*** Opening of Supplied data ***
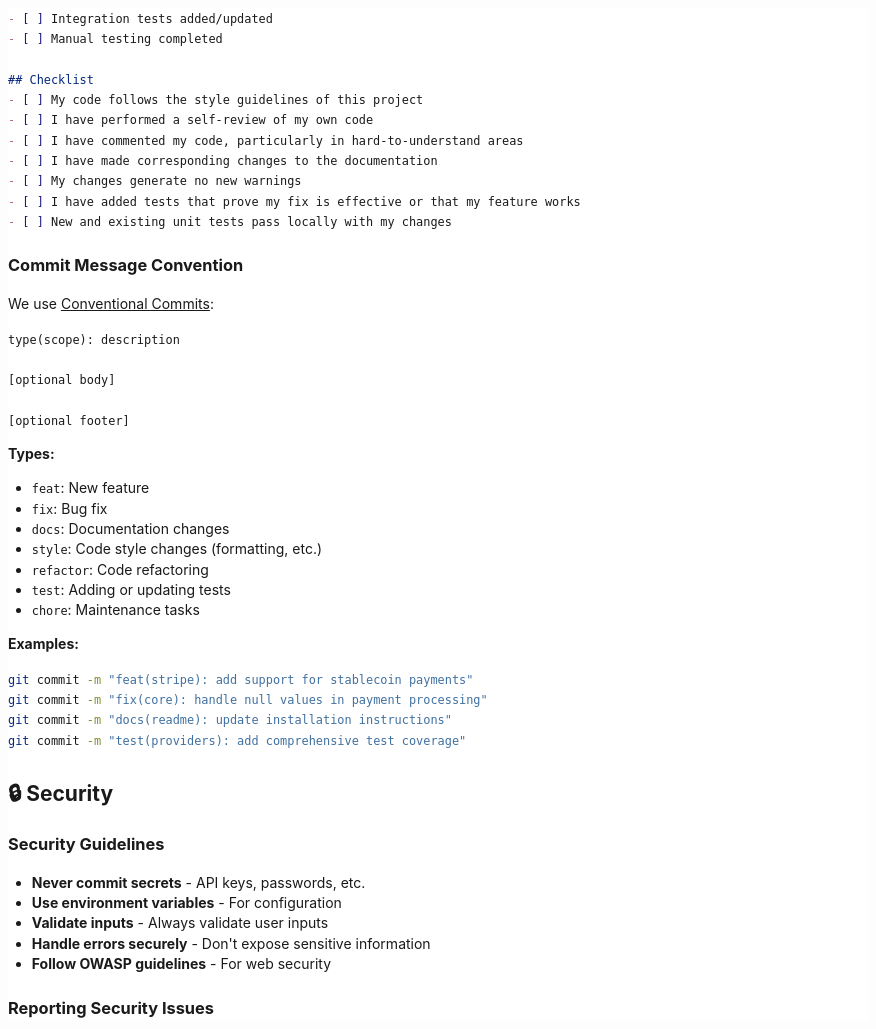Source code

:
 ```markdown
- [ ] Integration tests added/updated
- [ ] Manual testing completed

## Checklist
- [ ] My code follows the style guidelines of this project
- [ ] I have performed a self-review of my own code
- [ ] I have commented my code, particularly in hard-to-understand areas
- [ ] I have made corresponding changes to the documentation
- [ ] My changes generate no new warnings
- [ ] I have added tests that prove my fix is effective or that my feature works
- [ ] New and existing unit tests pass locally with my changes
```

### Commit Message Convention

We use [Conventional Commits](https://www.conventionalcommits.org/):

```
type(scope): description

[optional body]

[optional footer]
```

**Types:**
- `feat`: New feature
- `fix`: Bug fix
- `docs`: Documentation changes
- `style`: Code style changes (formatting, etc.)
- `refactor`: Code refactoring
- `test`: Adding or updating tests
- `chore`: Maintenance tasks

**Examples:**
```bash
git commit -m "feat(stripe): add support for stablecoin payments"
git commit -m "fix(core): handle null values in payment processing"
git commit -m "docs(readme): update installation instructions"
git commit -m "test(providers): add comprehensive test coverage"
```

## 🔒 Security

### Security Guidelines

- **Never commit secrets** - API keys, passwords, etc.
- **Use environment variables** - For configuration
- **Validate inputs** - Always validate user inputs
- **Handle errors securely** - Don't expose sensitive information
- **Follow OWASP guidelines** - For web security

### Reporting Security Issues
*** Close of Supplied data ***
*** Opening of Supplied data ***
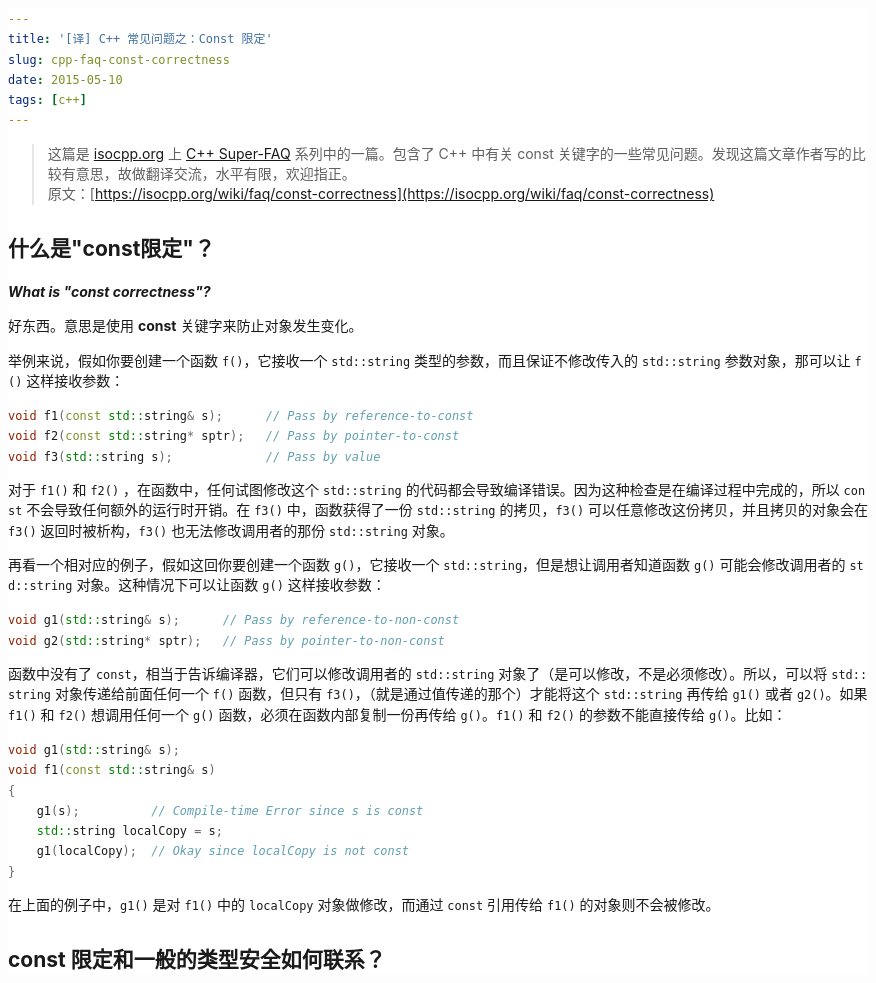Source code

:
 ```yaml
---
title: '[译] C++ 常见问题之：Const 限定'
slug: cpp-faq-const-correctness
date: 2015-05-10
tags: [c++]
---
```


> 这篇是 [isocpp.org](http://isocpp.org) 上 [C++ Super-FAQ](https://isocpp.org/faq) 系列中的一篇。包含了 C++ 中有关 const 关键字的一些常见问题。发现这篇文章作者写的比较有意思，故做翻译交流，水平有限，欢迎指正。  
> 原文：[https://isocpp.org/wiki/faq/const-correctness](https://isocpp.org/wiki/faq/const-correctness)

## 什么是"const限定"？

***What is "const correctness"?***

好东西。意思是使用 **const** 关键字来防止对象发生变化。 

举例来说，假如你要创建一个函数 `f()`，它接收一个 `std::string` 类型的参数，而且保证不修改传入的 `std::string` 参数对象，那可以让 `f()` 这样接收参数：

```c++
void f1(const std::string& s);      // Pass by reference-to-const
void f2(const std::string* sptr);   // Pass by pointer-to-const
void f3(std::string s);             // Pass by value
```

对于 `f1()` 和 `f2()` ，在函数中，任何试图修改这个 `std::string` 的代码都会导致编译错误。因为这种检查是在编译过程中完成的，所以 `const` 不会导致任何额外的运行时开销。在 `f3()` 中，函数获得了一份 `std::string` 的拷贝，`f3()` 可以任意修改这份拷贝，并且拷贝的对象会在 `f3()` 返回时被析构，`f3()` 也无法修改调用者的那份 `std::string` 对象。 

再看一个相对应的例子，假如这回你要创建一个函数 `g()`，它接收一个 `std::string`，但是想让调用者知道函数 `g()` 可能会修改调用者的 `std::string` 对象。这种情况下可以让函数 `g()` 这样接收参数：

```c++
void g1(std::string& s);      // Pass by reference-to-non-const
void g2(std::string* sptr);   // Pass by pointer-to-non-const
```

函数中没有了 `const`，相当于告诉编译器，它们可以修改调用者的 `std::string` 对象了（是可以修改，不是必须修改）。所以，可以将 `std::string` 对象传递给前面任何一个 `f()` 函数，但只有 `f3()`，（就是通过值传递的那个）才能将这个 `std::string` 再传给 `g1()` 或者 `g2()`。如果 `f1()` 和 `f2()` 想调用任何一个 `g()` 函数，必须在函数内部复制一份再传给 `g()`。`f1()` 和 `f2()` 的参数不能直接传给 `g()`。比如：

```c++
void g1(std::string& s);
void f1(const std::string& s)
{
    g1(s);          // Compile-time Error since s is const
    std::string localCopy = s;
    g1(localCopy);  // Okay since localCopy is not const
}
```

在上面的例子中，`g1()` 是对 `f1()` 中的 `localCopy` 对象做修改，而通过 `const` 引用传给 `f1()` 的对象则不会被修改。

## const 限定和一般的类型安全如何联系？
*** Close of Supplied data ***
*** Opening of Supplied data ***
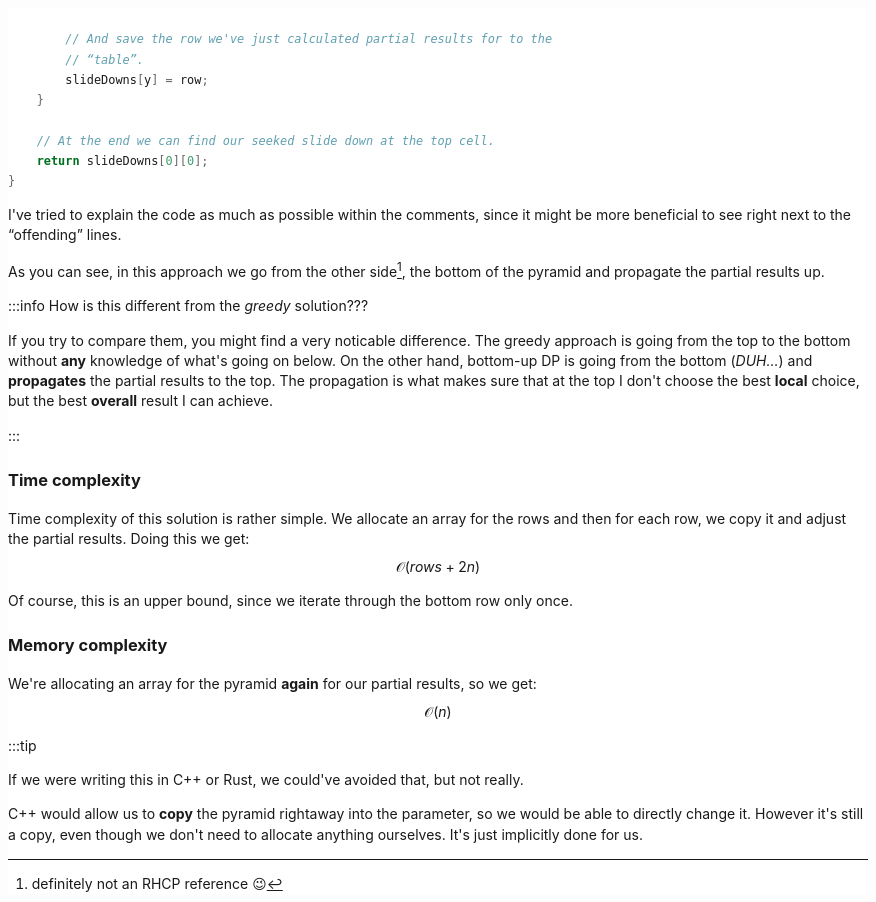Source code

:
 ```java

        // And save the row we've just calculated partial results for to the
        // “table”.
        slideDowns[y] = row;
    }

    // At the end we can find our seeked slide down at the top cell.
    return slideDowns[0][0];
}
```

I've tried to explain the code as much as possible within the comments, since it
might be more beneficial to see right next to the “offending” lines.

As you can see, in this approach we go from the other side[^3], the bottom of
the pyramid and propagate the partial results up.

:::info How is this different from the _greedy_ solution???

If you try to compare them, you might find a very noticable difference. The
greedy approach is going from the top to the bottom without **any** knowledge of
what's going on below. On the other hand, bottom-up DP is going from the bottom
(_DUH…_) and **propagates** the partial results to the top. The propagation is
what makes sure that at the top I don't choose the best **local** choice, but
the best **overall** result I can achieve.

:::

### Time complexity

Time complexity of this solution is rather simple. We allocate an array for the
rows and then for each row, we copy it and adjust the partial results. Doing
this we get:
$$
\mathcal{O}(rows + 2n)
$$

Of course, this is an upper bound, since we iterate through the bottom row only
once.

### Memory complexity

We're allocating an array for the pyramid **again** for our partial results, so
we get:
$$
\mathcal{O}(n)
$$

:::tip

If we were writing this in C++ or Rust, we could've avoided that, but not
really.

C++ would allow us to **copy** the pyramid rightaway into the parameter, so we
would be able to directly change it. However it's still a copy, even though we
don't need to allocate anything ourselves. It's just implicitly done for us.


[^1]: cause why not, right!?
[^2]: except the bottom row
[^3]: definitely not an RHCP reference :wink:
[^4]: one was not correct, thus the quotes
*** Close of Supplied data ***
Exercise:
Identify all lines in the records above with the word "changes".

Task output:
- [ ] I have made corresponding changes to the documentation
- [ ] My changes generate no new warnings
- [ ] New and existing unit tests pass locally with my changes
- `docs`: Documentation changes
- `style`: Code style changes (formatting, etc.)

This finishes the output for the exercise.